# [EXTRACTED DATA]
===============

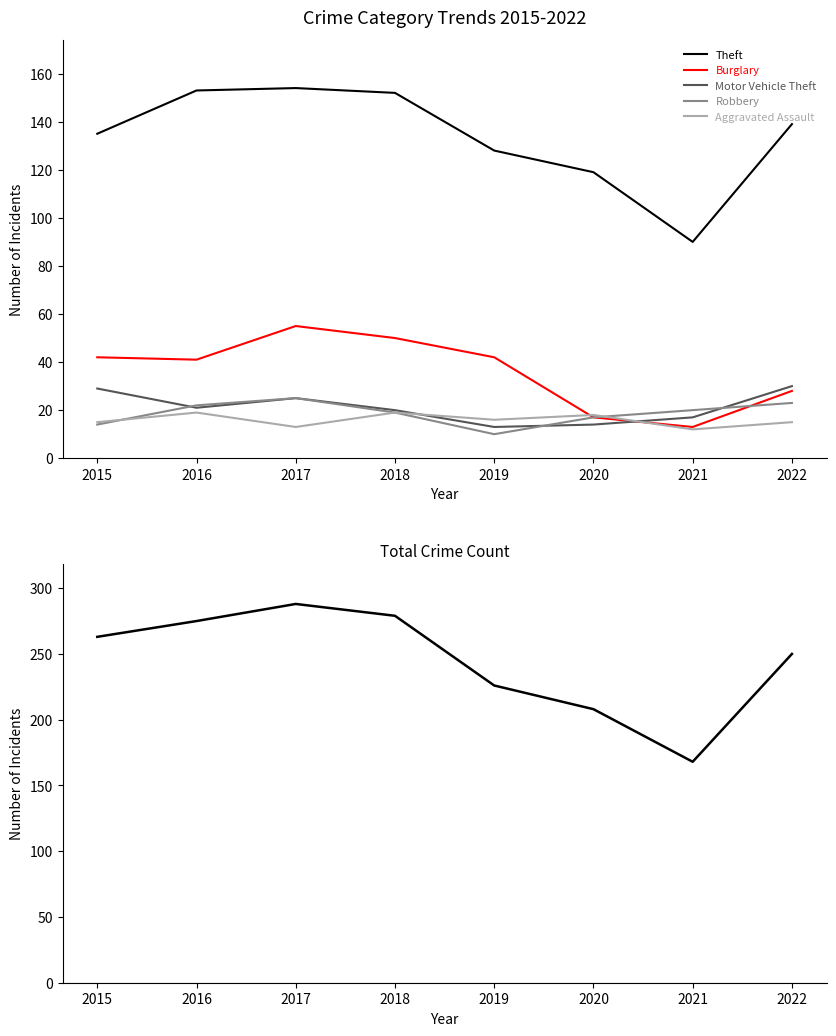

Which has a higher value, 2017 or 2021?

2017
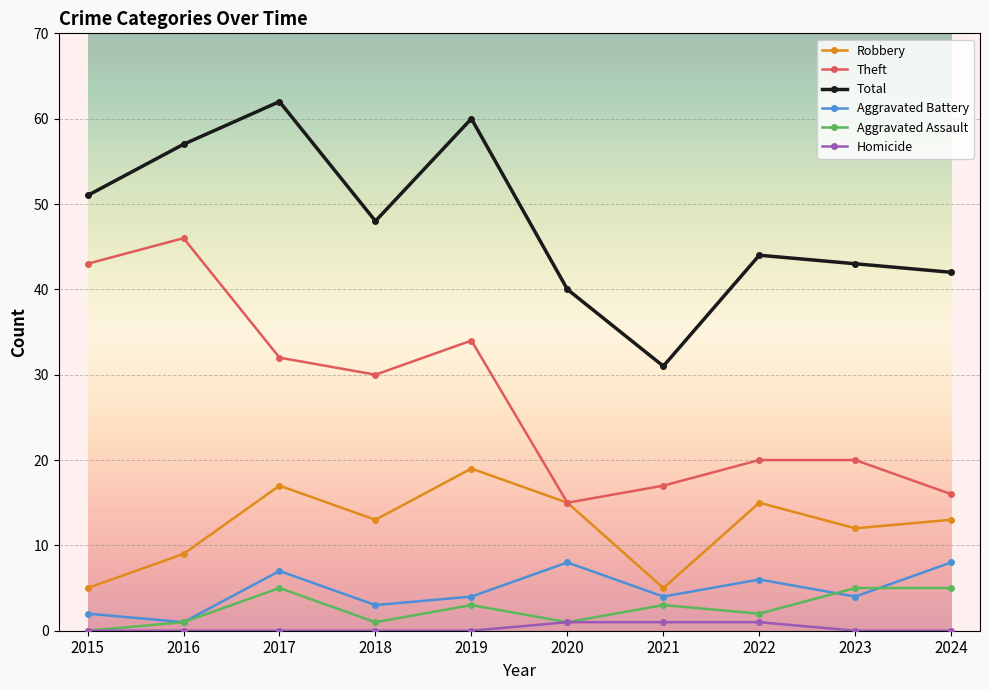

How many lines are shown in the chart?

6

===============

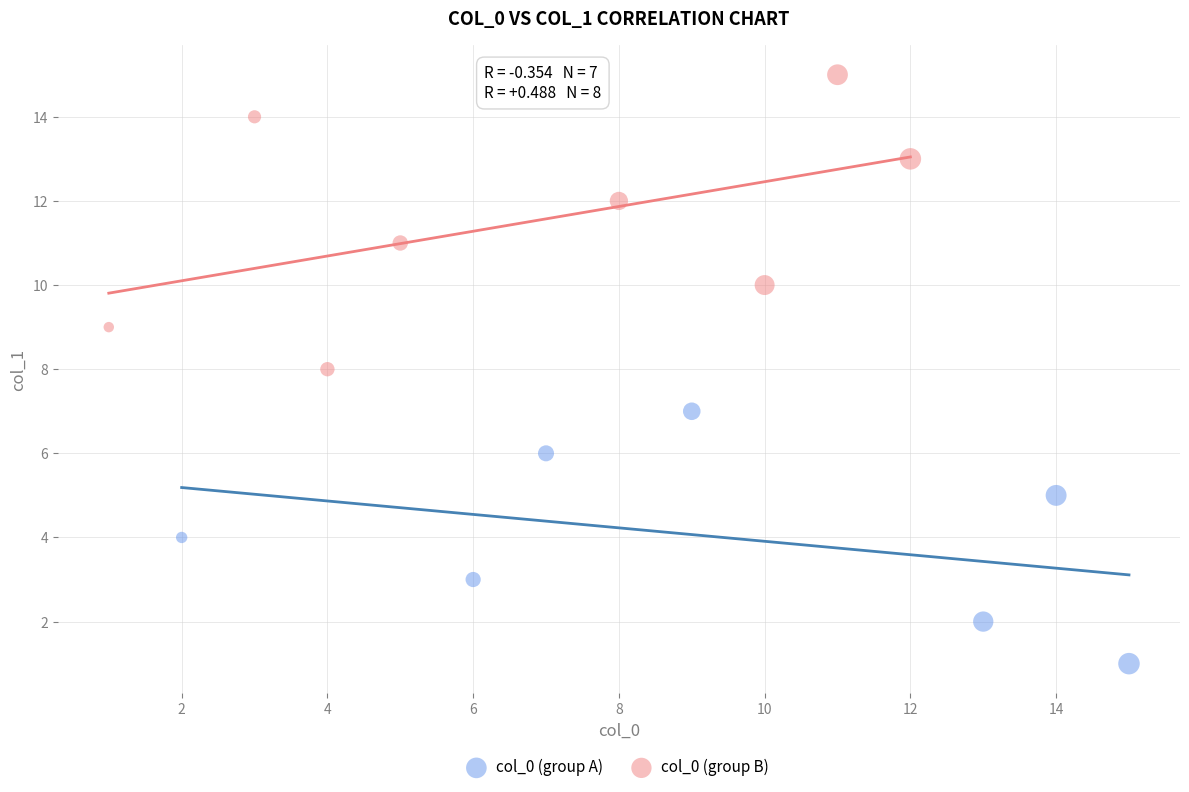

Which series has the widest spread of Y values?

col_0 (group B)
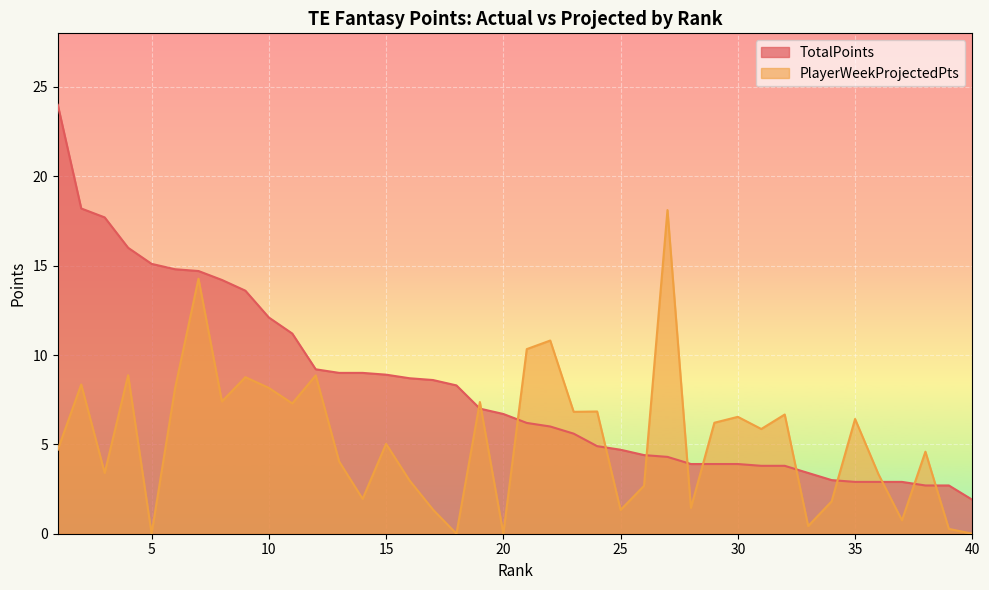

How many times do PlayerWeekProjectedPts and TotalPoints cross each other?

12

===============

# [GOAL OF THE EXERCISE]
Rewrite the items from the line with "Which has a higher value, 2017 or 2021?" to the line with "How many lines are shown in the chart?" as a numbered list, dropping blank lines and leaving out the pictures.

# [SOLVED EXERCISE]
1. Which has a higher value, 2017 or 2021?
2. 2017
3. How many lines are shown in the chart?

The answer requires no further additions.